Artist uses AI to create ultra realistic portraits of celebrities who left us too soon

What would certain icons look like if nothing had happened to them?

Mercury would be 76 today.

Some icons have truly left this world too early. It’s a tragedy when anyone doesn’t make it to see old age, but when it happens to a well-known public figure, it’s like a bit of their art and legacy dies with them. What might Freddie Mercury have created if he were granted the gift of long life? Bruce Lee? Princess Diana?

Their futures might be mere musings of our imagination, but thanks to a lot of creativity (and a little tech) we can now get a glimpse into what these celebrities might have looked like when they were older.

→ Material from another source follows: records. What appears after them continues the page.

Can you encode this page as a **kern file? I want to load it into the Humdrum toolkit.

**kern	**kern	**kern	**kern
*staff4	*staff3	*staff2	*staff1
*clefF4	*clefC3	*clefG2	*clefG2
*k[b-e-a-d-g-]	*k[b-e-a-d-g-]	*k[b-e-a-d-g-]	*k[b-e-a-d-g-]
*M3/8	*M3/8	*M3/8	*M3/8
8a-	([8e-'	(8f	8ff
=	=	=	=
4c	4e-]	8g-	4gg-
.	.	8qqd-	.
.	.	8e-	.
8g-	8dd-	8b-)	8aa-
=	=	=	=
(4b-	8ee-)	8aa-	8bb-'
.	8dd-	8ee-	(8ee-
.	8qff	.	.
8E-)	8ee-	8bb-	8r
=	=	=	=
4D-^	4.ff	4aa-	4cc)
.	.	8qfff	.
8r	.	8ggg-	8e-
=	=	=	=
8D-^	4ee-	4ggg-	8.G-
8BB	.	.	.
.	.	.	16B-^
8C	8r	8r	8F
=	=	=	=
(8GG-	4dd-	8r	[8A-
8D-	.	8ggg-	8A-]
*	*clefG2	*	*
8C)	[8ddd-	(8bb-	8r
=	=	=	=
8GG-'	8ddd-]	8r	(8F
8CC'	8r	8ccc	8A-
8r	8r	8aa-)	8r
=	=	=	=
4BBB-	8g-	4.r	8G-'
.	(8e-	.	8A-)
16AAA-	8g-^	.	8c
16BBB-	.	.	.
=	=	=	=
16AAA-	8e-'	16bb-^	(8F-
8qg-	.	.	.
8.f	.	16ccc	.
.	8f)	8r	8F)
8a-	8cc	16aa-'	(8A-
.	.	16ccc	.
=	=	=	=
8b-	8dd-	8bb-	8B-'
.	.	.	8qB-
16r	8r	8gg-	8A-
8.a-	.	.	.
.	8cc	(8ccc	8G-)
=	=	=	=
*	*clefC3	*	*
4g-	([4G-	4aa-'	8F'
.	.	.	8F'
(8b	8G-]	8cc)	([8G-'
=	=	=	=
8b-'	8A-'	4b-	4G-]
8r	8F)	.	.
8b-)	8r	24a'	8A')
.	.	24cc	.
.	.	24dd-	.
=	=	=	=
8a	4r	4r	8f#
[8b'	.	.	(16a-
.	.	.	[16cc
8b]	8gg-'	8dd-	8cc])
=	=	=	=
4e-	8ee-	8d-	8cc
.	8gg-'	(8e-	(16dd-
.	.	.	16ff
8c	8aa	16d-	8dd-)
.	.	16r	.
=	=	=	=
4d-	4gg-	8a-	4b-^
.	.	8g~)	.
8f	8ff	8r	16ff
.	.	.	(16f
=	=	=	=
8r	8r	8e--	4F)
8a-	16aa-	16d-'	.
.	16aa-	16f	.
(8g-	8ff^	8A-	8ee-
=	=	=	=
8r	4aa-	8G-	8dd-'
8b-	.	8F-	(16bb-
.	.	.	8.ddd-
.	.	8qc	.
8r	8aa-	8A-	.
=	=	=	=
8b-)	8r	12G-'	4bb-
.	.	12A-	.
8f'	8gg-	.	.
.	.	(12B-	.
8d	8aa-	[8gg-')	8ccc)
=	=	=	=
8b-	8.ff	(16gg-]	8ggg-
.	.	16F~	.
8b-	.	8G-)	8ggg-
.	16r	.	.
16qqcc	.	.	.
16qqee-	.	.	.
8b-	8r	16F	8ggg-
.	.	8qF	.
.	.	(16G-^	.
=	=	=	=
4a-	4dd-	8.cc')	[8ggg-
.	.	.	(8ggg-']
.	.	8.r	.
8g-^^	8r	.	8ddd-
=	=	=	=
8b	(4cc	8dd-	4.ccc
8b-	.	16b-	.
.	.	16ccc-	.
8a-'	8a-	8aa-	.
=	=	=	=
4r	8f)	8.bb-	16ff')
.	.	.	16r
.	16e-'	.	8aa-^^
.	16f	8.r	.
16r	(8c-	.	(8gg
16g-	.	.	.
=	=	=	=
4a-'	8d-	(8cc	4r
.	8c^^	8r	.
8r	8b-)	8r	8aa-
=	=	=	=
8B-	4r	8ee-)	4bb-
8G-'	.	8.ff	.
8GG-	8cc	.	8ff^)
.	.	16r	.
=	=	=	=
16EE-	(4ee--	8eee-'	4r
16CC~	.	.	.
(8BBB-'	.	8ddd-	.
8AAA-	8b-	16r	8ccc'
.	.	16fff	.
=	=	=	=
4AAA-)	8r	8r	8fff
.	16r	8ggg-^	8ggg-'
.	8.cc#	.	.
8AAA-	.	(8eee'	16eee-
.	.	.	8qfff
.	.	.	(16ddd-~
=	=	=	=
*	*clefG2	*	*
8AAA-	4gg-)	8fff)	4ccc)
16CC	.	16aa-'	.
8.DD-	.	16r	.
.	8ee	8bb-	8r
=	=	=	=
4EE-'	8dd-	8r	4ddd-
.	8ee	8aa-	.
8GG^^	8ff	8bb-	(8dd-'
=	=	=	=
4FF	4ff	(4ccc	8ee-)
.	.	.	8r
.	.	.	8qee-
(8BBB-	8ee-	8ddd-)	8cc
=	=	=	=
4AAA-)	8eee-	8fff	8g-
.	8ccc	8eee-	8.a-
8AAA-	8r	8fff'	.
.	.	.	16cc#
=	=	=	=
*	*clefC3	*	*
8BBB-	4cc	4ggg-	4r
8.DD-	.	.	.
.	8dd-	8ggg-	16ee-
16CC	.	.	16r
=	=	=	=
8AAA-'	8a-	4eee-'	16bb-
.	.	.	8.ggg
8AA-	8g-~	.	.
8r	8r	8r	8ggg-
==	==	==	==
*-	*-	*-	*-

Alper Yesiltas, an Istanbul-based lawyer and photographer, created a photography series titled “As If Nothing Happened,” which features eerily realistic portraits of long gone celebrities in their golden years. To make the images as real looking as possible, Yesiltas incorporated various photo editing programs such as Adobe Lightroom and VSCO, as well as the AI photo-enhancing software Remini.

“The hardest part of the creative process for me is making the image feel ‘real’ to me,” Yesiltas wrote about his passion project. “The moment I like the most is when I think the image in front of me looks as if it was taken by a photographer.”

Yesiltas’ meticulousness paid off, because the results are uncanny.

Along with each photo, Yesiltas writes a bittersweet message “wishing” how things might have gone differently … as if nothing happened.